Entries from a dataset
= = = = = = =

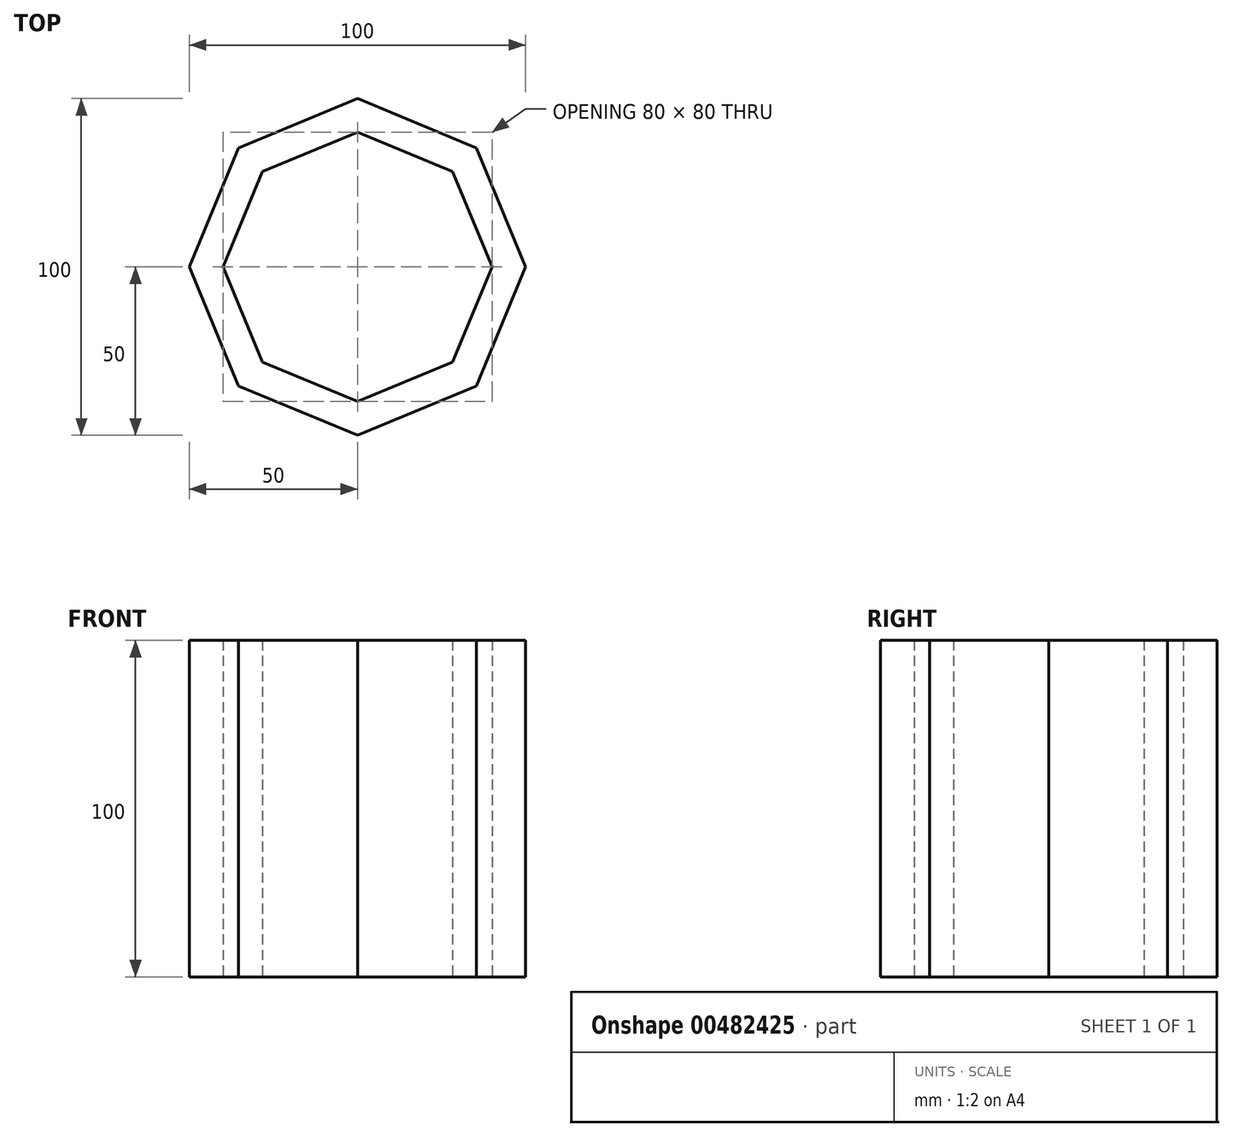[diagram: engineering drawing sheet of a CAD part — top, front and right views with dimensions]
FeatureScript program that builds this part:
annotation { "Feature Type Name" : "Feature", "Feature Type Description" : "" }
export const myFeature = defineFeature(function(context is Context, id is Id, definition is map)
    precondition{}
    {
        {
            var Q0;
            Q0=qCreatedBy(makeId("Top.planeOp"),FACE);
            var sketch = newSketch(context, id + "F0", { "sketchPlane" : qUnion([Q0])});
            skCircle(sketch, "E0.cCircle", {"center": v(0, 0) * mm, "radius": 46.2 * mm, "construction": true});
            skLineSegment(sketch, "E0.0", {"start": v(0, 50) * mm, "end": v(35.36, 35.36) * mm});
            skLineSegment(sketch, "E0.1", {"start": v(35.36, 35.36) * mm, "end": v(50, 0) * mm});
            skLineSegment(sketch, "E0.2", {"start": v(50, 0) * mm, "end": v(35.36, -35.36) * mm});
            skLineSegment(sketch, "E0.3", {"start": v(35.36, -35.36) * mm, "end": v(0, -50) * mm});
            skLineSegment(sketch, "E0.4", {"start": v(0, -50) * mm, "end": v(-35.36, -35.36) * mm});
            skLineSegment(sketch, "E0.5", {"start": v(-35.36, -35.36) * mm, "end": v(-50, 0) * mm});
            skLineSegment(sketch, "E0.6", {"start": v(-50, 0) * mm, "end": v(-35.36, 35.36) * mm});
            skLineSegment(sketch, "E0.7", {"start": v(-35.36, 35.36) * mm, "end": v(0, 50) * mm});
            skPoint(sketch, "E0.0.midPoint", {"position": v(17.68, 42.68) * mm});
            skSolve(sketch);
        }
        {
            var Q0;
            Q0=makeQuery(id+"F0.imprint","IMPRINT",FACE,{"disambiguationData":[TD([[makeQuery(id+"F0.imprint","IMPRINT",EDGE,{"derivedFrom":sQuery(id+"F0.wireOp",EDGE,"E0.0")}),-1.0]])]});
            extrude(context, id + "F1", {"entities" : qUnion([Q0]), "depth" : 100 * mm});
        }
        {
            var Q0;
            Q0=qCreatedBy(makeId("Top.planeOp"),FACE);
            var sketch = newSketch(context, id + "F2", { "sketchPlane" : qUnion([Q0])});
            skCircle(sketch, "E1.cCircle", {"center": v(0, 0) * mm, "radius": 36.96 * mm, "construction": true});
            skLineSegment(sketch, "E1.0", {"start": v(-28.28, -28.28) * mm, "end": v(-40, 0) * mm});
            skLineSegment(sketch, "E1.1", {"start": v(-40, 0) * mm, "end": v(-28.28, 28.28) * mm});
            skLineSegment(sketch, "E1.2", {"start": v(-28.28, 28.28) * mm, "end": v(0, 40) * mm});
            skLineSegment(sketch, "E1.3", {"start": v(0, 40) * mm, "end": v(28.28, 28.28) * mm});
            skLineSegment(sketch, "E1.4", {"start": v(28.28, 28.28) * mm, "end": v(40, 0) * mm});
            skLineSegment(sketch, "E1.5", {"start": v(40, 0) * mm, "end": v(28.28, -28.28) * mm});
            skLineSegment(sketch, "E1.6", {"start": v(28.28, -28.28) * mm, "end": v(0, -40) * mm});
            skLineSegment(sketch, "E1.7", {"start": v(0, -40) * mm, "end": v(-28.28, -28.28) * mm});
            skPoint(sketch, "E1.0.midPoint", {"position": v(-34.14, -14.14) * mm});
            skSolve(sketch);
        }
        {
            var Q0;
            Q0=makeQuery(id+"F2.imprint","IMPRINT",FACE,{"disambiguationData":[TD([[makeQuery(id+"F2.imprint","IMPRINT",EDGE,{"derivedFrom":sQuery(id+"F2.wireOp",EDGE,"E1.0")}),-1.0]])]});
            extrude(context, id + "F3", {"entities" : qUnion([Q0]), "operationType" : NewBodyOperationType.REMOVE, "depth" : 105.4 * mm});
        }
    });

= = = = = = =

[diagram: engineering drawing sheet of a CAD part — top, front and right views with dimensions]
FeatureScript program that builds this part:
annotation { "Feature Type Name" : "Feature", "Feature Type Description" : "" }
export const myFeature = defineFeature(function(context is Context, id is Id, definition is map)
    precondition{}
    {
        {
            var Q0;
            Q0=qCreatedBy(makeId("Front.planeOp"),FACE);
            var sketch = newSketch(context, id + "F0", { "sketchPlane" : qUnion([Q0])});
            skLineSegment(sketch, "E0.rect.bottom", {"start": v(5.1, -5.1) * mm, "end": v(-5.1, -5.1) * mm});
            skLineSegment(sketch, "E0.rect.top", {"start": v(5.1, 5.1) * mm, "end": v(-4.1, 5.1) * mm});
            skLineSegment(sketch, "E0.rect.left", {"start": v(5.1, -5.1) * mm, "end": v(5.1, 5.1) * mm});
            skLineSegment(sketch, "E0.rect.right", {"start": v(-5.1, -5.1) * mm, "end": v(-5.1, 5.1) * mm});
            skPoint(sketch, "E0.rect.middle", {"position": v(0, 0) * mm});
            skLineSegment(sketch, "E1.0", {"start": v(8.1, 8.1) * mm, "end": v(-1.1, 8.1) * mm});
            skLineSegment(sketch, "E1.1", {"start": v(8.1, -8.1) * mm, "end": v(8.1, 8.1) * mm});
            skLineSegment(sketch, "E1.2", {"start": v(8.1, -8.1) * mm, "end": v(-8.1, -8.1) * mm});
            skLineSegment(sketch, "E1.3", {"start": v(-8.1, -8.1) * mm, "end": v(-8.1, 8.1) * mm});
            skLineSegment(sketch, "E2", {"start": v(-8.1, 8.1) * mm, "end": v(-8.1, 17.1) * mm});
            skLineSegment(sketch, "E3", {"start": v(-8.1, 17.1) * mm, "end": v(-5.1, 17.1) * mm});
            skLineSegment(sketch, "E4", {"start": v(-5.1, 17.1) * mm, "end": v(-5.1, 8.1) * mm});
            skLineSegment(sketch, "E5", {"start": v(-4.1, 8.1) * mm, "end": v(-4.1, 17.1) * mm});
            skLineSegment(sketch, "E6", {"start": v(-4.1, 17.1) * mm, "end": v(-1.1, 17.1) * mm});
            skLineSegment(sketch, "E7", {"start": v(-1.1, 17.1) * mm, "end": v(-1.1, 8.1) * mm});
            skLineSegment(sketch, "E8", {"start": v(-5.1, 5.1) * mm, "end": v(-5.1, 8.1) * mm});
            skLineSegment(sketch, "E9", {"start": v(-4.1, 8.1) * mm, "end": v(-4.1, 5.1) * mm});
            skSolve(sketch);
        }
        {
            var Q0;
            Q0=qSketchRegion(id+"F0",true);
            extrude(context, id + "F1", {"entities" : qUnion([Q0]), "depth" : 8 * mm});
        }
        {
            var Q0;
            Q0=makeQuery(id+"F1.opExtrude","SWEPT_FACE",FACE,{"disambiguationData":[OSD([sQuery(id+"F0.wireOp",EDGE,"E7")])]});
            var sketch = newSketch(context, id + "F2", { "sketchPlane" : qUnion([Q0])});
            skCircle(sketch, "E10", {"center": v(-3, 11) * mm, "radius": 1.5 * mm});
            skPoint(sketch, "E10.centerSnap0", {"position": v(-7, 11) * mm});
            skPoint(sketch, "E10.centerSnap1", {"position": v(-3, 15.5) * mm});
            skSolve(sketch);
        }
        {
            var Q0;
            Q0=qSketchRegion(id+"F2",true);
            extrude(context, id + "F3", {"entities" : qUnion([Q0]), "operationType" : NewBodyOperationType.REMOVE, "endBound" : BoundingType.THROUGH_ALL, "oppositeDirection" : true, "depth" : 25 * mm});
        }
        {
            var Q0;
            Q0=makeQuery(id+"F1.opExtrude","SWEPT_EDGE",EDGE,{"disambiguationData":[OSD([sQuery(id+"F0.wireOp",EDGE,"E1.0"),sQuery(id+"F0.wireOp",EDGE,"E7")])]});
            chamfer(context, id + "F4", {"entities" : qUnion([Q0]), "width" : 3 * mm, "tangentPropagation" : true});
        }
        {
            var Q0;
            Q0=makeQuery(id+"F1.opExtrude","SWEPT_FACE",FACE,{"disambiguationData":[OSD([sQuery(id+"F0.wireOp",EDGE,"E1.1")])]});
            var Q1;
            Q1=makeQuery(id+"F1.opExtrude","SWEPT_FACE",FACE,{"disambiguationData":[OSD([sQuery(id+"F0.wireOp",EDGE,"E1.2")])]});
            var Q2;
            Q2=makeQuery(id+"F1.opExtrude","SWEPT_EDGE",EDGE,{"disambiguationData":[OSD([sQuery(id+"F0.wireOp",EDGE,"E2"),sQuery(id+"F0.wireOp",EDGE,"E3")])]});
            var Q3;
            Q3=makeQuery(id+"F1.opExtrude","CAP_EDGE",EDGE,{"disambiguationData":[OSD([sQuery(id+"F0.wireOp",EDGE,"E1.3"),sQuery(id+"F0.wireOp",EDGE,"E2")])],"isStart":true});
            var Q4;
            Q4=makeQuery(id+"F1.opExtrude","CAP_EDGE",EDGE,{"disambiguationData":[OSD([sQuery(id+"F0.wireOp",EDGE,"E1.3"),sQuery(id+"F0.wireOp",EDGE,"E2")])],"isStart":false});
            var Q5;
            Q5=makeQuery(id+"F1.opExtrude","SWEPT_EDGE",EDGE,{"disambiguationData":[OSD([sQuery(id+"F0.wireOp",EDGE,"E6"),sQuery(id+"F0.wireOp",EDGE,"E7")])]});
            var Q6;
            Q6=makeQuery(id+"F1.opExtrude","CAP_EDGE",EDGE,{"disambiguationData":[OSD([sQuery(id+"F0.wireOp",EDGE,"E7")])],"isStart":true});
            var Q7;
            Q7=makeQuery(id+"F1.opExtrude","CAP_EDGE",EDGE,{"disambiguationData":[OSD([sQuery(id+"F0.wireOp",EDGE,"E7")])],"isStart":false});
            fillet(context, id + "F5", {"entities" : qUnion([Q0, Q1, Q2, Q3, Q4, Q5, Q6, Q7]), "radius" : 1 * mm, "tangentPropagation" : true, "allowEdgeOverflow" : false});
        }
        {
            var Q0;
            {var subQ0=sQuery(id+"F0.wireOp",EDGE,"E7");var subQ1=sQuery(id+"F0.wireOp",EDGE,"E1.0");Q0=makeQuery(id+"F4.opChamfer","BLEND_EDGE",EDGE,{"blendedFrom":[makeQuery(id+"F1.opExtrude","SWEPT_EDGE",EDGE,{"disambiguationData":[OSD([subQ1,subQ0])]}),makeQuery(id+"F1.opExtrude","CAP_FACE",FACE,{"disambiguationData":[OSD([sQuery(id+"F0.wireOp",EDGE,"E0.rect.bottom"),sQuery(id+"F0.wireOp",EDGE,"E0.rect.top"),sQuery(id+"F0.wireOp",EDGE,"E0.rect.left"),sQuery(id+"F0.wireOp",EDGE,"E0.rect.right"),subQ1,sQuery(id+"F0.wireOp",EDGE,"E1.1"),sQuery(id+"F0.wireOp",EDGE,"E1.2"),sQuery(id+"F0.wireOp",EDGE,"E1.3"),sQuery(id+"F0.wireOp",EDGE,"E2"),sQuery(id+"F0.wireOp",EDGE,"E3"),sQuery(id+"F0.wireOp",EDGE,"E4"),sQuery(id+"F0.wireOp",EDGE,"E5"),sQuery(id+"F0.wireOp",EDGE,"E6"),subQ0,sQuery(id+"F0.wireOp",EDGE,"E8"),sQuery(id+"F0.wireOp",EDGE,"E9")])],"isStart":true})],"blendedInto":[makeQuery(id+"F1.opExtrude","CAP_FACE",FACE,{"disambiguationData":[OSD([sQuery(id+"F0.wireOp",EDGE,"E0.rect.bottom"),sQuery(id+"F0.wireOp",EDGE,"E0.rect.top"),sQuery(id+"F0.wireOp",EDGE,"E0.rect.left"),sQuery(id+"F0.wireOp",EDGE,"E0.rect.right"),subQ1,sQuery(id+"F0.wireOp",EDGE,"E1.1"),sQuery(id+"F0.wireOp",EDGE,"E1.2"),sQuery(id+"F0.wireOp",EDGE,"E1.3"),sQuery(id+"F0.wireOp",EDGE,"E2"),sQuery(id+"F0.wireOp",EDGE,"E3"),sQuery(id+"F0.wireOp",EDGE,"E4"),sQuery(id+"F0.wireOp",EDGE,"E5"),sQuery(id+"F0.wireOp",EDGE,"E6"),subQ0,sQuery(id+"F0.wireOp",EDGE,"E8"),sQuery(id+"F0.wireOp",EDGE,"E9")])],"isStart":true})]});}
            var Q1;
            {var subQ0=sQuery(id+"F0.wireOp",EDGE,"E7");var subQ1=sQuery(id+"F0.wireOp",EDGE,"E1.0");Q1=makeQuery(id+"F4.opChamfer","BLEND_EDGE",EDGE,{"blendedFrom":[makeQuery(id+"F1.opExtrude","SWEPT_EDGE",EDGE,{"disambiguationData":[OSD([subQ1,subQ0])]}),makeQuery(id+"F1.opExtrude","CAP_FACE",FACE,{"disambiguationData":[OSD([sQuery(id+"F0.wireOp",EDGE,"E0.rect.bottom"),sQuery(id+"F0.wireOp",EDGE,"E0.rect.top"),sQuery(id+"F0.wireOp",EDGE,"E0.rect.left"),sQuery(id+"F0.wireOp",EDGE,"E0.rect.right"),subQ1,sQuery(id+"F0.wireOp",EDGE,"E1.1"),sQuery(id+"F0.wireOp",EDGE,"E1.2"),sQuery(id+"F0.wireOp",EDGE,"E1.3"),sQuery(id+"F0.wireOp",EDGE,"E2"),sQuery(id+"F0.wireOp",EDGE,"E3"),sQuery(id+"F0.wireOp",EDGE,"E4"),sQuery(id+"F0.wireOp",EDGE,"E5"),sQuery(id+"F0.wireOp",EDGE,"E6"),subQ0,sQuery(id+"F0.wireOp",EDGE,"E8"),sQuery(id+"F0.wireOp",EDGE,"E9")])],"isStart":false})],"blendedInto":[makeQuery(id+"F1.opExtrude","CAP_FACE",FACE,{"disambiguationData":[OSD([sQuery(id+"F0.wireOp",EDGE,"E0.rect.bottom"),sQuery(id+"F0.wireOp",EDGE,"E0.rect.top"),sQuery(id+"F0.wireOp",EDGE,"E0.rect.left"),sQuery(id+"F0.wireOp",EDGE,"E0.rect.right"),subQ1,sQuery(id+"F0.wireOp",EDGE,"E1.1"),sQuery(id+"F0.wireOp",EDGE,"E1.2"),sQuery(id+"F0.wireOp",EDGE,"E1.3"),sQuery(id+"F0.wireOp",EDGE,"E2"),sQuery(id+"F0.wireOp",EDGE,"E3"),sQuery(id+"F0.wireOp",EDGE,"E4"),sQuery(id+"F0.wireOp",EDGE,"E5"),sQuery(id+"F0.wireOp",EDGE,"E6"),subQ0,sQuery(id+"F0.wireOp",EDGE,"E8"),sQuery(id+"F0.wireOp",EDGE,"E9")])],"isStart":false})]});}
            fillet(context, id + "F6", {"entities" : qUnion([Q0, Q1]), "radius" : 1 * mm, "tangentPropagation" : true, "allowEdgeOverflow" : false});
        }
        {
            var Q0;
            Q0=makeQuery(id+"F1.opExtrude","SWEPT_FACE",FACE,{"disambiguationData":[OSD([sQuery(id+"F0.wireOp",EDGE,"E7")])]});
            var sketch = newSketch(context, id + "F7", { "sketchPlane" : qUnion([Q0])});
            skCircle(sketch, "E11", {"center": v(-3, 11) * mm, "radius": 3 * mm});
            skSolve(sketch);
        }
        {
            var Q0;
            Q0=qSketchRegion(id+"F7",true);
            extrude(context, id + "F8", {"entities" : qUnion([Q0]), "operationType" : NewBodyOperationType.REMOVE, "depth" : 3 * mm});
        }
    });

= = = = = = =

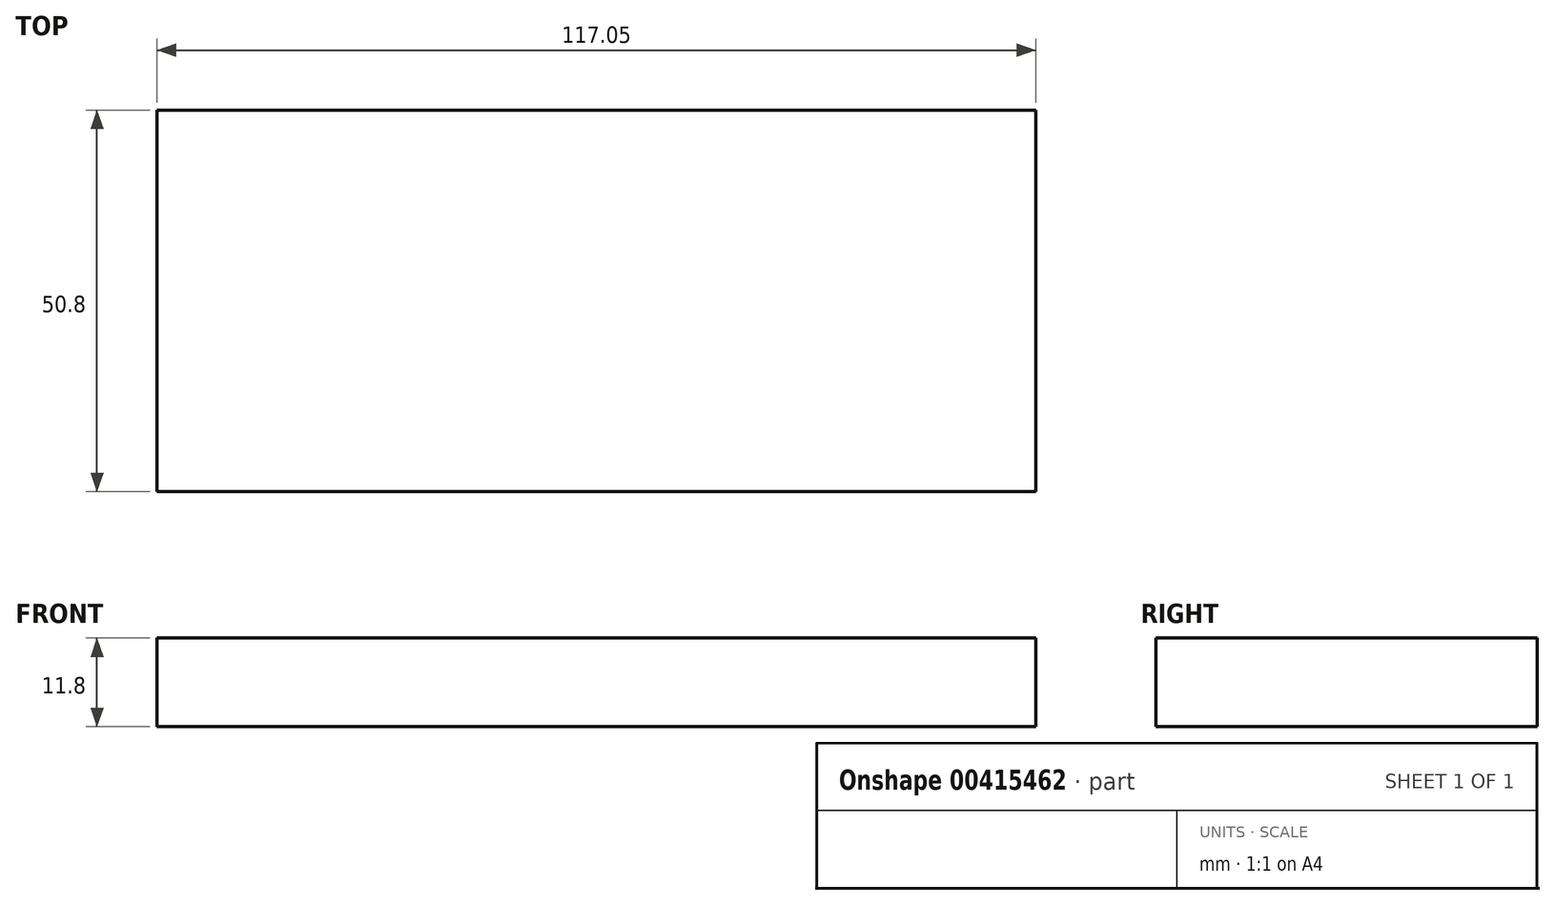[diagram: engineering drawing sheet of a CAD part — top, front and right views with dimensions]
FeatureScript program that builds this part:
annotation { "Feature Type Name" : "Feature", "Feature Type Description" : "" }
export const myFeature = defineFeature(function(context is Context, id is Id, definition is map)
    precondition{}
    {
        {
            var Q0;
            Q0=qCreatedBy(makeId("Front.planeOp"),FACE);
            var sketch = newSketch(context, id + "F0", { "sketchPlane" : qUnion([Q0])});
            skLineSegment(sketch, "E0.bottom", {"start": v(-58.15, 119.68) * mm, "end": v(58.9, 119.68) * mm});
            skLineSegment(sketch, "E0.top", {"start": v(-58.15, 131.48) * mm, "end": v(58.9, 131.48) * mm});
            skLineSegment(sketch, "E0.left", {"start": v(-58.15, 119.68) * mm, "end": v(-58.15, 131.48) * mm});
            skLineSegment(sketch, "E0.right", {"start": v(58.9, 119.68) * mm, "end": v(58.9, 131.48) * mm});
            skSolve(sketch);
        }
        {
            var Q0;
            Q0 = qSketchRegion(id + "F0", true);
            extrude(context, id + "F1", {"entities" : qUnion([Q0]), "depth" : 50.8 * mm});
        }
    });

= = = = = = =

◆ AIM OF THE TASK
Please show every line of the material above that contains the string "depth". Case counts.

◆ FINISHED ANSWER
            extrude(context, id + "F1", {"entities" : qUnion([Q0]), "depth" : 100 * mm});
            extrude(context, id + "F3", {"entities" : qUnion([Q0]), "operationType" : NewBodyOperationType.REMOVE, "depth" : 105.4 * mm});
            extrude(context, id + "F1", {"entities" : qUnion([Q0]), "depth" : 8 * mm});
            extrude(context, id + "F3", {"entities" : qUnion([Q0]), "operationType" : NewBodyOperationType.REMOVE, "endBound" : BoundingType.THROUGH_ALL, "oppositeDirection" : true, "depth" : 25 * mm});
            extrude(context, id + "F8", {"entities" : qUnion([Q0]), "operationType" : NewBodyOperationType.REMOVE, "depth" : 3 * mm});
            extrude(context, id + "F1", {"entities" : qUnion([Q0]), "depth" : 50.8 * mm});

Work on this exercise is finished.